I had always wondered what my reaction to this exact sort of scenario might be and I'd say I surprised even myself. I was not scared so much as I was surprised. Why would someone mug me, especially when I, at the moment (upon later inspection of my belongs) hand 35 cents on my person? I handed him my wallet and he asked if that was all of my money. Given that I knew the wallet to be empty and believing that I didn't actually have any cash on my person, I answered the question as it was asked and simply replied yes He then asked me to turn and walk toward the parking lot.
My friend was on the phone with me the entire time and I ignored his requests for more details as he had heard the demand both from his window and through the phone. After waiting around in the parking lot for a few seconds, I turned back around and went inside to call the police.
Just after giving my statement to the police, the friendly officer and one of his somewhat dickish peers sped off from the parking lot at what I would call an unsafe speed. While I was on hold with my bank hoping to cancel all of my cards (or at least tell them what happened so there would be a record), there was another heavy knock on the door. The police had returned and had caught the guy. It turns out I was the second person he mugged and he tried it a third time in a 30 minute span in the same square mile area.
So, I went and identified the gentleman and spent the better part of an evening being bored out of my mind in a police station. My property was recovered though the police alternately denied all knowledge of the existence of said property or to the exact location but eventually it was returned. Unfortunately, they kept my wallet and only returned the contents.
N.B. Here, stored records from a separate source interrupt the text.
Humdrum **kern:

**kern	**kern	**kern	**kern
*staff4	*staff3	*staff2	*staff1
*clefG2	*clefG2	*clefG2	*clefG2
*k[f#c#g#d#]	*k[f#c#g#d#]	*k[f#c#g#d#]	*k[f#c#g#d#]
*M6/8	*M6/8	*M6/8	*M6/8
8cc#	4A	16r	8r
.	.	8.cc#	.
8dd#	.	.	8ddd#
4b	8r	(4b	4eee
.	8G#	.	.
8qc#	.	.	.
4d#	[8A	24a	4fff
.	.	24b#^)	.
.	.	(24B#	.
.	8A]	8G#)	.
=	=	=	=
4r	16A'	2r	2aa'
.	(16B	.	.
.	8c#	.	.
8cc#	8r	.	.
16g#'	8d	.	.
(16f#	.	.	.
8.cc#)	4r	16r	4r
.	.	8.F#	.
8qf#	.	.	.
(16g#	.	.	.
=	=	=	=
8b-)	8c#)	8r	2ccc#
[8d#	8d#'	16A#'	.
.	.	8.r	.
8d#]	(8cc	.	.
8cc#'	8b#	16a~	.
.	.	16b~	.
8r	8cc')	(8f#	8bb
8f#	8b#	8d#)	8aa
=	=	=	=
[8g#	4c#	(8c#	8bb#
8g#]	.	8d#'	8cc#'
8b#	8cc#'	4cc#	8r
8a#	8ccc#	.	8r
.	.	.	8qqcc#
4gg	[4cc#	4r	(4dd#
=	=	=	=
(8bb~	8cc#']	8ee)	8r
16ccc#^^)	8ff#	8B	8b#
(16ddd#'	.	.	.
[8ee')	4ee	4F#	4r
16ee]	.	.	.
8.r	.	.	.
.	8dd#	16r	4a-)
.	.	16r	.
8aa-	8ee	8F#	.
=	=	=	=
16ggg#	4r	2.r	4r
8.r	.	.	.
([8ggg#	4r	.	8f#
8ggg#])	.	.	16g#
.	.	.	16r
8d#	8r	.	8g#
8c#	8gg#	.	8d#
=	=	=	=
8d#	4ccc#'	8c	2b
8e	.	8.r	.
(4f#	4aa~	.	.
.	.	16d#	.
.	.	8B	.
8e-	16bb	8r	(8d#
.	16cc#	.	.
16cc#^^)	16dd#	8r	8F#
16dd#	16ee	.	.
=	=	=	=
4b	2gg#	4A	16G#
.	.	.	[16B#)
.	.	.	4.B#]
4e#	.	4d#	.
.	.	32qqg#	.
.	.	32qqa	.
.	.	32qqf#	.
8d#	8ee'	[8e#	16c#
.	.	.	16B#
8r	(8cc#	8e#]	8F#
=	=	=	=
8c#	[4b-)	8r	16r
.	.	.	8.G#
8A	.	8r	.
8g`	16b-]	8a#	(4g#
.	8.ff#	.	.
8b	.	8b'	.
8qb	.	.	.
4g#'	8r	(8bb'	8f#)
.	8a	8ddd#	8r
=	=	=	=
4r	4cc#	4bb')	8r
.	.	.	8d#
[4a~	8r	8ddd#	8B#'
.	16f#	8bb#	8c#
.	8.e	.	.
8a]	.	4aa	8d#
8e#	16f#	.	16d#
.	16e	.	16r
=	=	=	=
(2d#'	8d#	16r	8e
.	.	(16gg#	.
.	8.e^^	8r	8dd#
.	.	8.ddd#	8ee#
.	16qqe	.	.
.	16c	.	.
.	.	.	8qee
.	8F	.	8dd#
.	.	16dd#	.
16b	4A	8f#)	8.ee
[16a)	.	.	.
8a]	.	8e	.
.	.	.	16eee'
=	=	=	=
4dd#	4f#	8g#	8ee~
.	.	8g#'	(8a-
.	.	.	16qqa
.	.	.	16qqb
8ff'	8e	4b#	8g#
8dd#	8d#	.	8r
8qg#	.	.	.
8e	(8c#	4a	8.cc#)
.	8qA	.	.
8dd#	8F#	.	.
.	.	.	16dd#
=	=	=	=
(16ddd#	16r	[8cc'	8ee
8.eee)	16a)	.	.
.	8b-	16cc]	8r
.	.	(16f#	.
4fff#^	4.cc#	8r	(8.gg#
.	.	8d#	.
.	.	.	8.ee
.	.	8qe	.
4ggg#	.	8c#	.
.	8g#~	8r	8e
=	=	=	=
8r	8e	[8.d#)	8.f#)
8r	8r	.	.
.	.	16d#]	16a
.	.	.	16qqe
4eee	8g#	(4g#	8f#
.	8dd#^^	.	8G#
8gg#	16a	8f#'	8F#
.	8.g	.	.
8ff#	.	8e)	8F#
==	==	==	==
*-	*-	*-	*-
In his crime spree, the gentleman robbed a high-school junior who was penniless, me (who generally caries no cash at all) and a middle aged woman. In total his crime spree netted 18 USD in cash. My wallet was worth far more than that.
What made it strange was that he did not demand my pricy watch, nor my phone that I was actively talking on, nor may backpack containing hundreds of dollars in books, a laptop easily worth a few hundred dollars even if sold quickly and the bag itself. My backpack alone was worth more than his take. Hell, the pens in my backpack were worth more than his take.
It only seemed weird in retrospect. In our brief encounter (lasting at best half a minute) I had a bigger impact on his life than anyone but my parents have had on me. The guy is in prison serving a lengthy sentence. When the police asked I simply said that if you ignored the gun and the required threat of death that comes with making any demand while holding a weapon he was perfectly polite. While I'm sure everyone has a mental image of a mugger, this gentleman hardly met mine. He was just a normal looking early 20 something. He looked like any number of people I might have attended college with. He was wearing a nice turtle neck and had a gun that would have taken him months to pay off if he continued being terrible at mugging people. In short, I was mugged by a guy who's total mugging experience was probably 1 person long at that point and that experience had been earned only minutes before in my apartment complex.